Of course, the best thing to do with spare copies of one’s own book is to send them around to various influential readers. Even the greatest authors have done this, as we see in a letter by Charles Darwin to Thomas Huxley:

Can you tell me of any good and speculative foreigners to whom it would be worth while to send copies of my book, on the ‘Origin of Species’?…I should like to send a few copies about, but how many I can afford I know not yet till I hear what price Murray affixes.

Emerson, among countless others, made sure that copies of his books were sent to all the important New York editors, listing each one by name, while Aleister Crowley eventually took over the job of selling the unsold copies of his books himself, and indignantly noted, against the rumors circulating in London, that his decision to leave his publisher “had nothing at all to do with the strangling of any woman.” (I know that this last story is a little off-topic, but I couldn’t resist.)

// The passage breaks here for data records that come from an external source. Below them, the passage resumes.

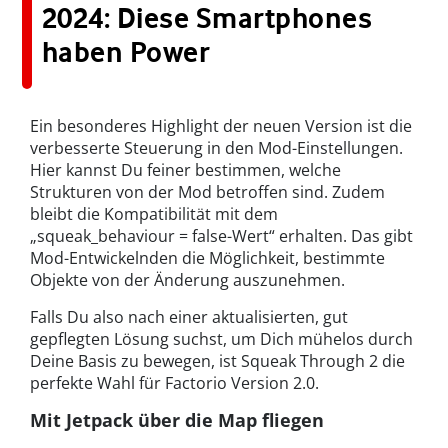
2024: Diese Smartphones
haben Power
Ein besonderes Highlight der neuen Version ist die
verbesserte Steuerung in den Mod-Einstellungen.
Hier kannst Du feiner bestimmen, welche
Strukturen von der Mod betroffen sind. Zudem
bleibt die Kompatibilität mit dem
„squeak_behaviour = false-Wert“ erhalten. Das gibt
Mod-Entwickelnden die Möglichkeit, bestimmte
Objekte von der Änderung auszunehmen.
Falls Du also nach einer aktualisierten, gut
gepflegten Lösung suchst, um Dich mühelos durch
Deine Basis zu bewegen, ist Squeak Through 2 die
perfekte Wahl für Factorio Version 2.0.
Mit Jetpack über die Map fliegen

As for my own copies, I’ll keep a few around the house, one to read, one for the archives in a mylar bag, and a couple of spares for emergencies. I owe copies to a number of people thanked in the acknowledgments, including those who kindly read earlier versions of the novel. As for the rest, they’ll probably end up in various hands, maybe even yours, if I ever get around to figuring out some kind of giveaway. (But don’t let that stop you from buying your own copy, just in case.) In the meantime, though, it’s nice to see them all lined up in one place, before they wander off to make their way in the world, and in this respect, if no other, I feel a little like Thomas Wolfe, who stared at copies of his first book in a store window so intently that somebody called the police.